Exercises to complete →
(A) Please decide whether each statement agrees with the biography of Marilyn Hughes Gaston: (i) Gaston studied zoology at Miami University. (ii) Gaston was the only woman in her medical school class. (iii) The Sickle Cell center Gaston set up in Cincinnati stayed open until 1976. For each one, answer yes or no and quote the words of the biography that settle it.
(B) Summarize the biography of Marilyn Hughes Gaston in two sentences.

Page extract →
Marilyn Hughes Gaston

Quick Look At Gaston

Marilyn Hughes Gaston was an African American physician, and the first Black woman to lead a bureau in the U.S. Department of Health and Human Services. She is known for her work against Sickle Cell.

Early Life

Marilyn Hughes Gaston was born on January 31, 1939, in Cincinnati, Ohio. By the time Gaston was 9 years old, she knew that she wanted to be a doctor. Many of her teachers were discouraging toward her dreams, saying things like she would never get into medical school and there were too many obstacles as a Black female. When she was around 12 years old, Gaston's mother collapsed in their living room. Later she had been diagnosed with Cervical Cancer. In high school, more and more people were telling Gaston that she faced too many obstacles to pursue her dream, but she had two role models that encouraged her otherwise. Her mother would tell her that racism is not an excuse for failure, and her grandmother worked to desegregate their community pool.


Gaston got into Miami University, where she studied zoology before going to medical school. She graduated in 1960, and later enrolled in the University of Cincinnati Medical School. Gaston was one of only six females in her class, and she was the only Black person in her class. She graduated with her medical degree in 1964 and went on to do her internship at Philadelphia General Hospital.


Once she completed her training, Gaston chose to focus on public health, specifically for the poor, rather than opening her own private practice. She established a community health center in the low-income neighborhood of Lincoln Heights, Ohio. While leading the Lincoln Heights medical facility, Gaston began to combat Sickle Cell anemia, a blood disease that affects mostly African Americans. She set up a Sickle Cell center in Cincinnati where she would test and treat people for Sickle Cell. This was open until 1976 when she moved to Washington DC. In DC, she took a job at the Sickle Cell Center in the National Heart, Lung, and Blood Institute. While here, she and her research team found an important discovery involving Sickle Cell that helped to combat the disease from birth. Babies who had Sickle Cell, but received penicillin when they were born were way less likely to die from it than babies who hadn't received penicillin. after this revolutionary discovery, screenings were implemented for newborns on a national level. They'd be tested for the disease so that they could be treated accordingly. In 1979, Gaston joined the U.S. Public Health Service Commissioned Corps. She was promoted in 1990, becoming the Assistant Surgeon General and the Rear Admiral. Later that year, Gaston changed offices to the Bureau of Primary Health Care of the Health Resources and Services Administration. Here, she focused on improving the availability of quality health care, specifically in poor, isolated neighborhoods. Gaston was able to take a $5 million budget and improve health care options for over 12 million people.

Marilyn Hughes Gaston is still alive today and a member of many medical research organizations. She also has a scholarship named after her. It's a full, four-year scholarship to the University of Cincinnati College of Medicine called the Gaston Scholarship. Gaston has shown that no matter what obstacles come to you, they can be overcome.

Dataset records →

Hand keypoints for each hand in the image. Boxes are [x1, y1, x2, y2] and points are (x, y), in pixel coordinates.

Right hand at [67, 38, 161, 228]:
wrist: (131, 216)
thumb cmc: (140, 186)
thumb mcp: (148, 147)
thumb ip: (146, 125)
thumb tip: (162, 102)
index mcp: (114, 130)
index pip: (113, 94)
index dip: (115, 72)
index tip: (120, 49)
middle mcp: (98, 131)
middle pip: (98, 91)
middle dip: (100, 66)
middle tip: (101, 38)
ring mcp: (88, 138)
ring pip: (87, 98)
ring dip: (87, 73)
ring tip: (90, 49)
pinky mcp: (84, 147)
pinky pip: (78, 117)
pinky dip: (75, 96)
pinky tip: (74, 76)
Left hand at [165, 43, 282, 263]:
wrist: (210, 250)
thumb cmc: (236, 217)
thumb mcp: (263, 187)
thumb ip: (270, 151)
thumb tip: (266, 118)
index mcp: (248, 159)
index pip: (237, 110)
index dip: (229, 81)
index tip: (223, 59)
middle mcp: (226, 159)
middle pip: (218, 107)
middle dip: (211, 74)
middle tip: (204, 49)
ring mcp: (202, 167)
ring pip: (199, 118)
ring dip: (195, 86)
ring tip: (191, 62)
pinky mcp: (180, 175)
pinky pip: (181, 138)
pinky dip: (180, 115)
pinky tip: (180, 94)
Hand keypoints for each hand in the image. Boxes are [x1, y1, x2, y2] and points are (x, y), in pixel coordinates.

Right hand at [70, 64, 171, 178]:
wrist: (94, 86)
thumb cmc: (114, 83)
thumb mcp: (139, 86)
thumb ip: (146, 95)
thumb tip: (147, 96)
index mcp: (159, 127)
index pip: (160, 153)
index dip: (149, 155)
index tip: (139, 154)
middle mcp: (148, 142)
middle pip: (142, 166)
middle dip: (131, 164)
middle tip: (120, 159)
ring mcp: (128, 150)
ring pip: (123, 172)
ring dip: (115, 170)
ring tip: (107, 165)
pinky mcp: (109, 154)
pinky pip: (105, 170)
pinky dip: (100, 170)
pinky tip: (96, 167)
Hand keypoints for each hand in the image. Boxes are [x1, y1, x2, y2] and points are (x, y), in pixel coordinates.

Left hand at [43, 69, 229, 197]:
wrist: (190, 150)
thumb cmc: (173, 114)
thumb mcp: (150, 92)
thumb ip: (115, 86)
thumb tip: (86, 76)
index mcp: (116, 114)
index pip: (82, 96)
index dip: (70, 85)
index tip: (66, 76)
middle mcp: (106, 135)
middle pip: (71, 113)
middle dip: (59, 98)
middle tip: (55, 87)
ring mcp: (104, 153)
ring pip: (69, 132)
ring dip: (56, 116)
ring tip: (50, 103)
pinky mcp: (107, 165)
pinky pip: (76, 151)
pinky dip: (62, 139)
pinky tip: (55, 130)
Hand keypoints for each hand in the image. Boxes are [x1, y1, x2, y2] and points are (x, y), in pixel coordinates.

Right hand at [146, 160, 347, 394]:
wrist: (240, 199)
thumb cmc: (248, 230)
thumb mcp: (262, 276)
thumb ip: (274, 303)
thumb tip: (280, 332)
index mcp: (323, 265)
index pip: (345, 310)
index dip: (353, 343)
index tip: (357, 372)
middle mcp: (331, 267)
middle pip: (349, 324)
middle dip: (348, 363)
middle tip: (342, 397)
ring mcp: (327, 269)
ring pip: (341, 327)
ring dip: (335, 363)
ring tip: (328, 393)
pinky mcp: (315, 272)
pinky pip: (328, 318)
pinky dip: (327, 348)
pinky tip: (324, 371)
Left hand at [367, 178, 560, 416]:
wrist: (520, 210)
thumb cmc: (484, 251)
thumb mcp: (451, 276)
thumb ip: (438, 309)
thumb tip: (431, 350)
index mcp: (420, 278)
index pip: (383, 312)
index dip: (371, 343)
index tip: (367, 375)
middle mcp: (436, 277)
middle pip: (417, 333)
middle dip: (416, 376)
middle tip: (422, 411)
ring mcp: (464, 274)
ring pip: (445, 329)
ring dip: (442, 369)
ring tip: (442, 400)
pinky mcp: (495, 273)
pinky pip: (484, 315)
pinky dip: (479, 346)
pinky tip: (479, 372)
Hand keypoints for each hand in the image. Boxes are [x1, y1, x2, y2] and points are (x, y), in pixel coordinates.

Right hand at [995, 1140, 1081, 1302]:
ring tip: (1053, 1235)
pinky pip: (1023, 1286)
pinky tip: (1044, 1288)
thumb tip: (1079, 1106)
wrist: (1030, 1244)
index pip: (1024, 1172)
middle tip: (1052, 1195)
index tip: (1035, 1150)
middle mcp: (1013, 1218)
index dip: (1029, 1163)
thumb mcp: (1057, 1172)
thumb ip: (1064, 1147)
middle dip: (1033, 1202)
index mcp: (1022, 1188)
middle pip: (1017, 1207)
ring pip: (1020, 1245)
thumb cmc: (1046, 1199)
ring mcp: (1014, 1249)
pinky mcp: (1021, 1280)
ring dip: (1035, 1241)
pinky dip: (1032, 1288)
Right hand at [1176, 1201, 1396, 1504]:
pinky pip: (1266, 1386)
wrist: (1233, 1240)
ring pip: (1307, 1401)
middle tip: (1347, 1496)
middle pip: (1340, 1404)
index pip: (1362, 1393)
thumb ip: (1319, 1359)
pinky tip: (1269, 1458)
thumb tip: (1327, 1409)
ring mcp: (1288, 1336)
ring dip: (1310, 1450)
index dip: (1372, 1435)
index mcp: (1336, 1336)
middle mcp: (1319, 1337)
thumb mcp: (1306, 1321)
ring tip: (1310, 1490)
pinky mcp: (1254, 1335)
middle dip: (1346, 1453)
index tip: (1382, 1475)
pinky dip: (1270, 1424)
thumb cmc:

Task results →
(A)
(i) Yes: "Gaston got into Miami University, where she studied zoology before going to medical school."
(ii) No: "Gaston was one of only six females in her class."
(iii) Yes: "This was open until 1976 when she moved to Washington DC."

(B) Marilyn Hughes Gaston, born in Cincinnati in 1939, became a physician despite discouragement, chose to focus on public health for the poor, and was the first Black woman to lead a bureau in the U.S. Department of Health and Human Services. Her Sickle Cell research team found that newborns with the disease who received penicillin were far less likely to die from it, which led to national newborn screening, and a full four-year medical scholarship now bears her name.